Quite by coincidence, yesterday morning my wife, ever vigilant for a free deal, contacted someone on Freecycle who was offering a swingball. Ala,s it had no ball or string but that’s easily fixed.
Moreover, it didn’t matter. Soon the Freecycle lady was bringing out all manner of Barbie and Ken cars from her garage for us to have. They just need a quick clean up and they’ll make brilliant presents for the kids. At five and three, the kids aren’t too bothered if anything is a bit battered or bruised – though I fear this might be our last year that we’ll truly be able to get away with it.
This wasn’t a one off by the way. In fact it was far from our greatest Freecycle haul. Last year we got a slide and some bikes, the year before we got my daughter a dolls house. It can be a virtual gold mine if you are quick off the mark.
The same can be said for discount supermarkets. Even if you are one of those people who have tried it and felt too much like you are an extra in the opening scene of Invasion of the Body Snatchers, I urge you to go there again just to stock up on Christmas treats.
You won’t recognise any of the brands of praline sea shell chocolates or luxury biscuits or after dinner mints but I guarantee they will be just as good as those that you are used to, if not better.
So there you go, Cameron and co. Bring on your cuts to us parents. We have Poundland, Freecycle and discount supermarkets on our side. Not to mention charity shops and boot sales. What do you have on yours?
Not a particularly good think tank, it seems. Otherwise it would have advised, as I am sure I have mentioned in this blog before, that actually parents are one of the main driving forces for our economy. After all, we always have to buy something for the kids.
I am convinced this is how many families are going to make savings this year and once they reap the benefits of their thriftiness they won’t be going back to their old ways in a hurry.
I daresay some are already doing it. The child benefit cuts will make people less likely to fritter away their hard earnt pennies in the high street. Less disposable income for us to spend in local stores. We’ll look to free days out, meal deals, money off vouchers, and, of course, branches of Poundland.

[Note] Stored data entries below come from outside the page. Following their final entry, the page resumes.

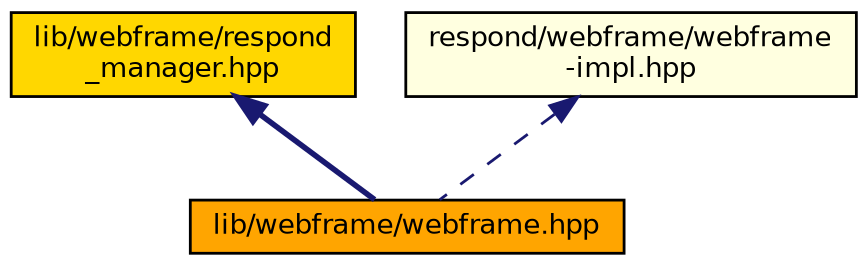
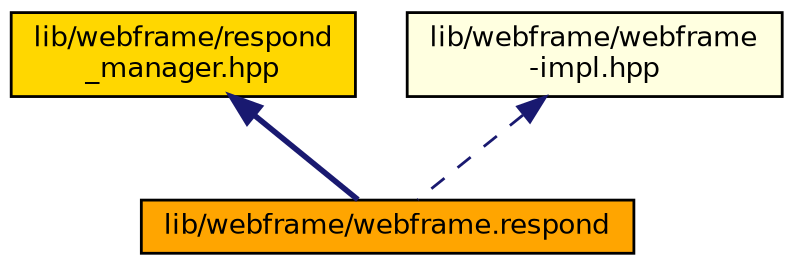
  digraph {
    node [color=black fontname=Helvetica fontsize=10 shape=record style=filled]
    edge [color=midnightblue dir=back fontname=Helvetica fontsize=10 labelfontname=Helvetica labelfontsize=10]
    n1 [fillcolor=gold fontcolor=black height=0.2 label="lib/webframe/respond\l_manager.hpp" width=0.4]
-   n2 [fillcolor=orange height=0.2 label="lib/webframe/webframe.hpp" width=0.4]
-   n3 [fillcolor=lightyellow height=0.2 label="respond/webframe/webframe\l-impl.hpp" width=0.4]
+   n2 [fillcolor=orange height=0.2 label="lib/webframe/webframe.respond" width=0.4]
+   n3 [fillcolor=lightyellow height=0.2 label="lib/webframe/webframe\l-impl.hpp" width=0.4]
    n1 -> n2 [style=bold]
    n3 -> n2 [style=dashed]
  }
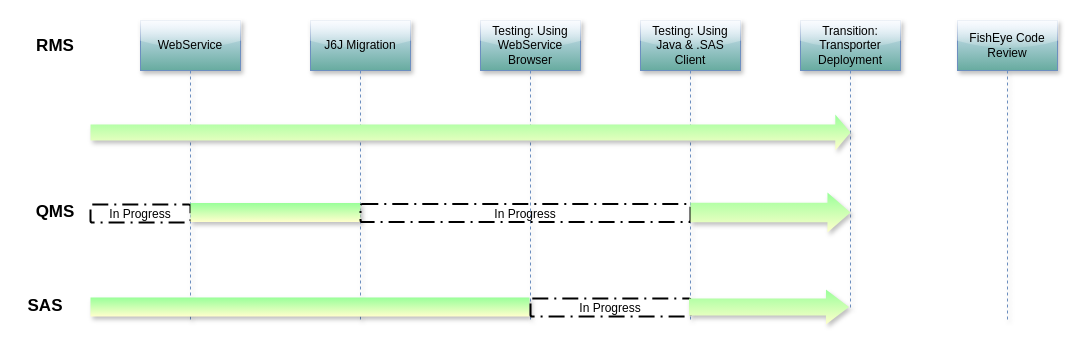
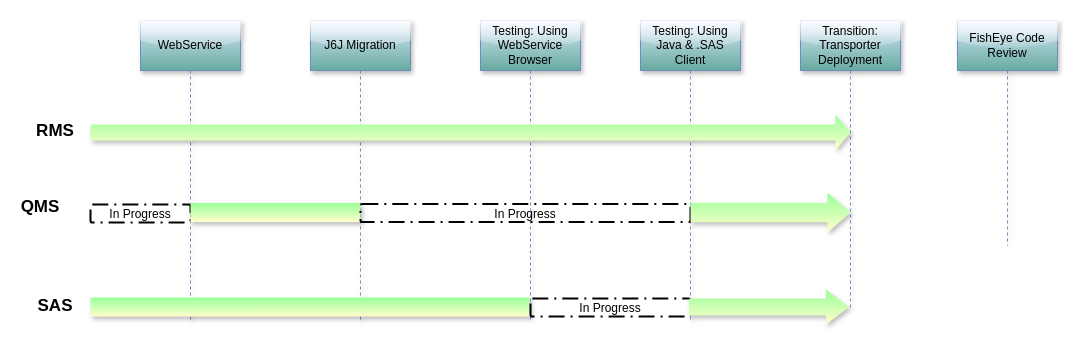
  <mxCell id="0" />
  <mxCell id="1" parent="0" />
  <mxCell id="2" value="WebService" style="shape=umlLifeline;perimeter=lifelinePerimeter;whiteSpace=wrap;html=1;container=1;collapsible=0;recursiveResize=0;outlineConnect=0;fillColor=#dae8fc;strokeColor=#6c8ebf;size=50;shadow=1;glass=1;gradientColor=#67AB9F;" parent="1" vertex="1"><mxGeometry x="140" y="20" width="100" height="300" as="geometry" /></mxCell>
  <mxCell id="3" value="J6J Migration" style="shape=umlLifeline;perimeter=lifelinePerimeter;whiteSpace=wrap;html=1;container=1;collapsible=0;recursiveResize=0;outlineConnect=0;fillColor=#dae8fc;strokeColor=#6c8ebf;size=50;shadow=1;glass=1;gradientColor=#67AB9F;" parent="1" vertex="1"><mxGeometry x="310" y="20" width="100" height="300" as="geometry" /></mxCell>
  <mxCell id="4" value="Testing: Using WebService Browser" style="shape=umlLifeline;perimeter=lifelinePerimeter;whiteSpace=wrap;html=1;container=1;collapsible=0;recursiveResize=0;outlineConnect=0;fillColor=#DAE8FC;strokeColor=#6c8ebf;size=50;glass=1;rounded=0;shadow=1;gradientColor=#67AB9F;" parent="1" vertex="1"><mxGeometry x="480" y="20" width="100" height="300" as="geometry" /></mxCell>
  <mxCell id="5" value="Testing: Using Java &amp;amp; .SAS Client" style="shape=umlLifeline;perimeter=lifelinePerimeter;whiteSpace=wrap;html=1;container=1;collapsible=0;recursiveResize=0;outlineConnect=0;fillColor=#dae8fc;strokeColor=#6c8ebf;size=50;shadow=1;glass=1;gradientColor=#67AB9F;" parent="1" vertex="1"><mxGeometry x="640" y="20" width="100" height="300" as="geometry" /></mxCell>
  <mxCell id="6" value="Transition: Transporter Deployment" style="shape=umlLifeline;perimeter=lifelinePerimeter;whiteSpace=wrap;html=1;container=1;collapsible=0;recursiveResize=0;outlineConnect=0;fillColor=#dae8fc;strokeColor=#6c8ebf;size=50;glass=1;shadow=1;comic=0;gradientColor=#67AB9F;" parent="1" vertex="1"><mxGeometry x="800" y="20" width="100" height="290" as="geometry" /></mxCell>
- <mxCell id="7" value="FishEye Code Review" style="shape=umlLifeline;perimeter=lifelinePerimeter;whiteSpace=wrap;html=1;container=1;collapsible=0;recursiveResize=0;outlineConnect=0;fillColor=#dae8fc;strokeColor=#6c8ebf;size=50;glass=1;shadow=1;gradientColor=#67AB9F;" parent="1" vertex="1"><mxGeometry x="957" y="20" width="100" height="300" as="geometry" /></mxCell>
- <mxCell id="8" value="&lt;b&gt;&lt;font style=&quot;font-size: 17px&quot;&gt;RMS&lt;/font&gt;&lt;/b&gt;" style="text;html=1;strokeColor=none;fillColor=none;align=center;verticalAlign=middle;whiteSpace=wrap;rounded=0;" parent="1" vertex="1"><mxGeometry x="20" y="31" width="70" height="30" as="geometry" /></mxCell>
+ <mxCell id="7" value="FishEye Code Review" style="shape=umlLifeline;perimeter=lifelinePerimeter;whiteSpace=wrap;html=1;container=1;collapsible=0;recursiveResize=0;outlineConnect=0;fillColor=#dae8fc;strokeColor=#6c8ebf;size=50;glass=1;shadow=1;gradientColor=#67AB9F;" parent="1" vertex="1"><mxGeometry x="957" y="20" width="100" height="225" as="geometry" /></mxCell>
+ <mxCell id="8" value="&lt;b&gt;&lt;font style=&quot;font-size: 17px&quot;&gt;RMS&lt;/font&gt;&lt;/b&gt;" style="text;html=1;strokeColor=none;fillColor=none;align=center;verticalAlign=middle;whiteSpace=wrap;rounded=0;" parent="1" vertex="1"><mxGeometry x="20" y="116" width="70" height="30" as="geometry" /></mxCell>
  <mxCell id="9" value="" style="shape=singleArrow;whiteSpace=wrap;html=1;fillColor=#99FF99;arrowWidth=0.444;arrowSize=0.02;shadow=1;comic=0;gradientColor=#FFFFCC;strokeColor=none;" parent="1" vertex="1"><mxGeometry x="90" y="114" width="760" height="36" as="geometry" /></mxCell>
- <mxCell id="10" value="&lt;b&gt;&lt;font style=&quot;font-size: 17px&quot;&gt;QMS&lt;/font&gt;&lt;/b&gt;" style="text;html=1;strokeColor=none;fillColor=none;align=center;verticalAlign=middle;whiteSpace=wrap;rounded=0;" parent="1" vertex="1"><mxGeometry x="20" y="196.5" width="70" height="30" as="geometry" /></mxCell>
+ <mxCell id="10" value="&lt;b&gt;&lt;font style=&quot;font-size: 17px&quot;&gt;QMS&lt;/font&gt;&lt;/b&gt;" style="text;html=1;strokeColor=none;fillColor=none;align=center;verticalAlign=middle;whiteSpace=wrap;rounded=0;" parent="1" vertex="1"><mxGeometry x="5" y="191.5" width="70" height="30" as="geometry" /></mxCell>
  <mxCell id="11" value="In Progress" style="rounded=1;arcSize=10;dashed=1;strokeColor=#000000;fillColor=none;gradientColor=none;dashPattern=8 3 1 3;strokeWidth=2;" parent="1" vertex="1"><mxGeometry x="90" y="204" width="100" height="18" as="geometry" /></mxCell>
  <mxCell id="12" value="" style="verticalLabelPosition=bottom;verticalAlign=top;html=1;shape=mxgraph.basic.rect;fillColor=#99FF99;fillColor2=none;strokeColor=none;strokeWidth=1;size=20;indent=5;shadow=1;gradientColor=#FFFFCC;" parent="1" vertex="1"><mxGeometry x="190" y="202.5" width="170" height="19" as="geometry" /></mxCell>
  <mxCell id="13" value="In Progress" style="rounded=1;arcSize=10;dashed=1;strokeColor=#000000;fillColor=none;gradientColor=none;dashPattern=8 3 1 3;strokeWidth=2;" parent="1" vertex="1"><mxGeometry x="360" y="203.5" width="330" height="18" as="geometry" /></mxCell>
- <mxCell id="14" value="&lt;b&gt;&lt;font style=&quot;font-size: 17px&quot;&gt;SAS&lt;/font&gt;&lt;/b&gt;" style="text;html=1;strokeColor=none;fillColor=none;align=center;verticalAlign=middle;whiteSpace=wrap;rounded=0;shadow=1;glass=0;comic=0;" vertex="1" parent="1"><mxGeometry x="10" y="291" width="70" height="30" as="geometry" /></mxCell>
+ <mxCell id="14" value="&lt;b&gt;&lt;font style=&quot;font-size: 17px&quot;&gt;SAS&lt;/font&gt;&lt;/b&gt;" style="text;html=1;strokeColor=none;fillColor=none;align=center;verticalAlign=middle;whiteSpace=wrap;rounded=0;shadow=1;glass=0;comic=0;" vertex="1" parent="1"><mxGeometry x="20" y="291" width="70" height="30" as="geometry" /></mxCell>
  <mxCell id="15" value="" style="verticalLabelPosition=bottom;verticalAlign=top;html=1;shape=mxgraph.basic.rect;fillColor=#99FF99;fillColor2=none;strokeColor=none;strokeWidth=1;size=20;indent=5;shadow=1;gradientColor=#FFFFCC;" vertex="1" parent="1"><mxGeometry x="90" y="297" width="439" height="19" as="geometry" /></mxCell>
  <mxCell id="16" value="In Progress" style="rounded=1;arcSize=10;dashed=1;strokeColor=#000000;fillColor=none;gradientColor=none;dashPattern=8 3 1 3;strokeWidth=2;" vertex="1" parent="1"><mxGeometry x="530" y="298" width="160" height="18" as="geometry" /></mxCell>
  <mxCell id="17" value="" style="shape=singleArrow;whiteSpace=wrap;html=1;fillColor=#99FF99;arrowWidth=0.49;arrowSize=0.144;shadow=1;gradientColor=#FFFFCC;strokeColor=none;" vertex="1" parent="1"><mxGeometry x="690" y="192" width="160" height="40" as="geometry" /></mxCell>
  <mxCell id="18" value="" style="shape=singleArrow;whiteSpace=wrap;html=1;fillColor=#99FF99;arrowWidth=0.49;arrowSize=0.144;shadow=1;gradientColor=#FFFFCC;strokeColor=none;" vertex="1" parent="1"><mxGeometry x="688.5" y="289" width="160" height="35" as="geometry" /></mxCell>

Poundland may not sell the highest quality merchandise but it will be enough to see us through. Enough to keep our kids happy for the time it takes to get bored. And Poundland will do well in the process. All other businesses with mums as their main market, alas, will face more uncertainty in the next few years. And who knows when that will end, if ever?
The next headline on the news after the child benefit story was a major supermarket showing off their record profits for the last 12 months. Then some company director was interviewed about how they’d done it and they gave a few reasons for their success: oh, you know, the saving schemes, the in-store promotions and initiatives, staff motivation, la-de-dah.
Who knows maybe that will be the boss of Poundland being interviewed in a few years. And what is your secret, the breakfast TV presenter will ask? Well, the slightly bemused company director will reply, everything’s a pound, isn’t it?
And for those of you thinking but I won’t have to go to Poundland or charity shops, it’s only a hundred quid a month, we’ll be ok, then why the furore over child benefit cuts? It’s just a matter of principle for many people rather than about the money itself.
Face it, nothing is going to change the government’s mind on the policy or get them to revise it. A handful of MPs have already become quite tetchy with the media when pushed on this point. The planned mummy march on Westminster is just a waste of time and baby-changing facilities will be limited.
No, the best thing to do is join the Poundland brigade and adopt their cost-cutting philosophy. At the very least it will be fun, at the very most it will be a life-changing experience. I’m just not altogether convinced how the country as a whole is going to benefit in the long term.